At first glance all pheasant country looks the same, an endlessly repeating checkerboard of grain and grass rolling to the horizon. But look closer and you’ll see major differences in types of cover within each orderly square. To put roosters up in gun range, you need to know how and when to hunt them.
It does you no good to sneak down a fenceline when you should be stomping through a slough, and vice versa. Here’s a guide to the four main types of pheasant cover and how to make the most of each.
1. How to Hunt Pheasants in Grass Fields
Want to see your tax dollars at work? Step into a Midwestern CRP field and watch ringnecks boil out of the long grass. Since the early 1990s, the big, set-aside fields created by the Department of Agriculture’s Conservation Reserve Program have boosted pheasant populations to good-old-days numbers in some places.
Pheasants roost in thick, grassy cover and travel between CRP fields and food.
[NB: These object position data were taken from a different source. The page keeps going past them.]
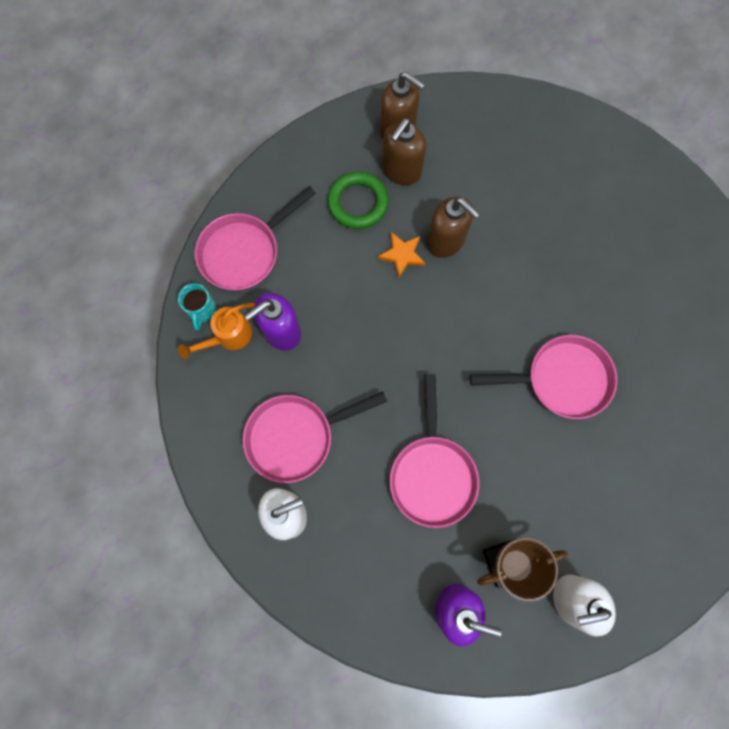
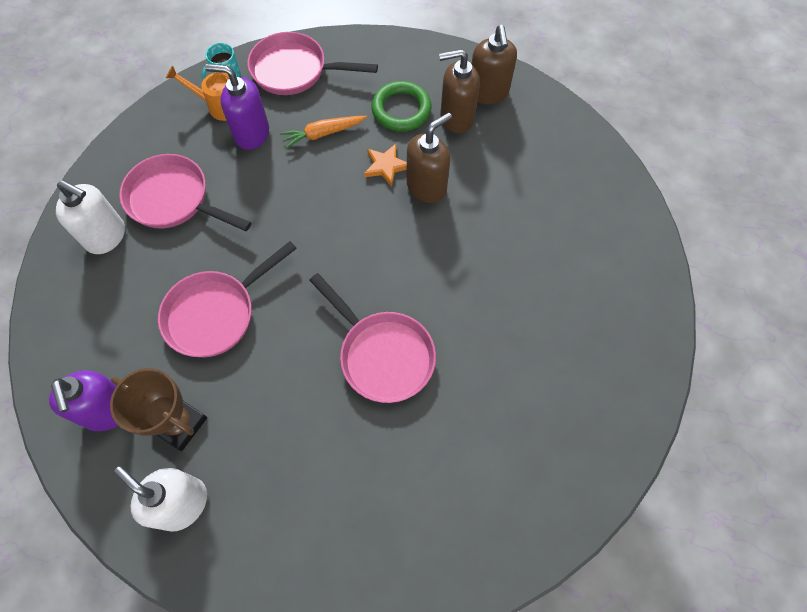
camera: 50 degrees right, 10 degrees down
(330, 277) = (323, 134): none -> orange carrot
(446, 241) = (427, 187): brown soap dispenser -> brown soap dispenser turned 135 degrees counterclockwise

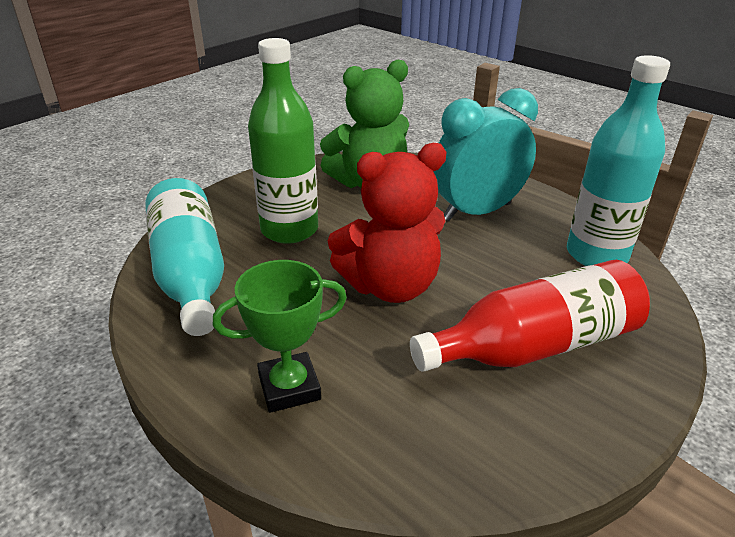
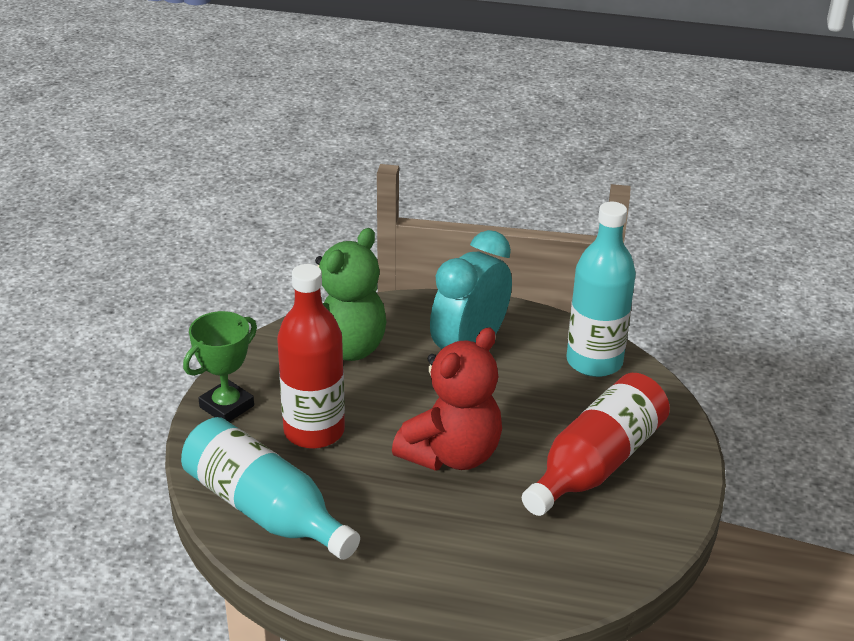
camera: 30 degrees left, 0 degrees up
(289, 230) = (314, 431): green bottle -> red bottle
(289, 387) = (444, 569): green trophy -> green trophy (227, 406)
The prime times to catch them in this places are first thing in the morning before they leave the roost, and again late in the afternoon as they come back to bed. If shooting hours in your area begin half an hour before sunrise, get into the fields at first light before the birds fly out. My state doesn’t allow hunting until 8 a.m., so I’ve had my most memorable CRP hunts during the last hour of the day, as pheasants came piling back into the roost. Although early and late are the best times, you’ll find some holdouts in the grass throughout the day. Most often they’ll be along the edges, within 100 yards or so of the fence, especially where the field borders food such as corn or milo.
If you hunt with a group, spread out in a line with hunters 10 yards apart and make orderly passes back and forth until you’ve walked the whole field. Work its outside edges first, imagining at all times that you’re herding pheasants ahead of you, because you are. Be sure to push all the way into the corner, then stand there for a minute or two. Often, pheasants you’ve pushed right to the field edge will sit for quite a while before they lose their nerve and flush.
When you’re alone or with one or two partners, forget about walking an orderly route. Start at the downwind end, turn the dog loose, and follow his nose.
2. How to Hunt Pheasants in Cropfields
Years ago, standing corn was the traditional pheasant cover. Now, bigger and more efficient combines cut many fields to stubble long before opening day. If, however, there is any left in the area, that’s where the birds will be. Hunting in standing corn, you’ll enter a forest of stalks well over your head, with bare ground underfoot that offers pheasants nowhere to hide but lane after lane of hard-packed earth to run on. Such a situation calls for the classic Midwestern hammer-and-anvil drive. Standers slip quietly into position to wait at one end of the field, where their presence prevents the birds from running onto the next. The walkers and dogs begin at the other end. Moving through the rows, you’ll spot the dark shapes of pheasants scooting down the open lanes, looking (to me at least) like cats. As a walker, you can only shoot at the ones that flush to the sides or behind you, lest you spatter the standers with shot. The best you can do is listen for chaos to erupt as the birds pour out over the blockers. Even when a drive doesn’t work and pheasants sneak out to the sides, you’ve chased them out of the corn and into cover you can hunt more effectively.
3. How to Hunt Pheasants in Linear Cover (Fencelines, Ditches, Shelterbelts, Creeks)
By the time hunting season begins, some harvested cropfields have been disked or plowed to black dirt and completely lack pheasant-holding stubble. In this case, birds lurk along the edges, in the boundary lines formed by fencerows and ditches, and in the wider bands of straight-line cover formed by shelterbelts and buffer strips.
If you are dogless, fencelines and ditches are the place to hunt. The cover is two–dimensional; birds can’t get around you. Their choices are to hunker down and hide, run ahead, or flush. Walk slowly, stopping frequently to unnerve sitting birds, and post blockers at the ends of ditches and creeks.
Shelterbelts, those long bands of trees and shrubs bordering fields to block wind and snow, attract pheasants in harsh weather the way cedar swamps draw deer. Up to 10 rows wide, shelterbelts, like standing corn, require a drive.
4. How to Hunt Pheasants in Marshes
Ringnecks use marshes as escape cover throughout the season, and they crowd into the stands of thick, insulating cattails when heavy snow flattens the grasses in surrounding fields. It pains me, as a setter and shorthair kind of guy, to admit that a close-working flushing dog makes more sense than a pointer in the heavy cover of a reed-choked bog. There’s nothing subtle or tactically refined about hunting marshes, either: You pull one foot out of the mud and put it in front of the other, over and over. With each step, tell yourself you’re that much closer to the bird whose jarring, thrilling flush brought you to pheasant country in the first place.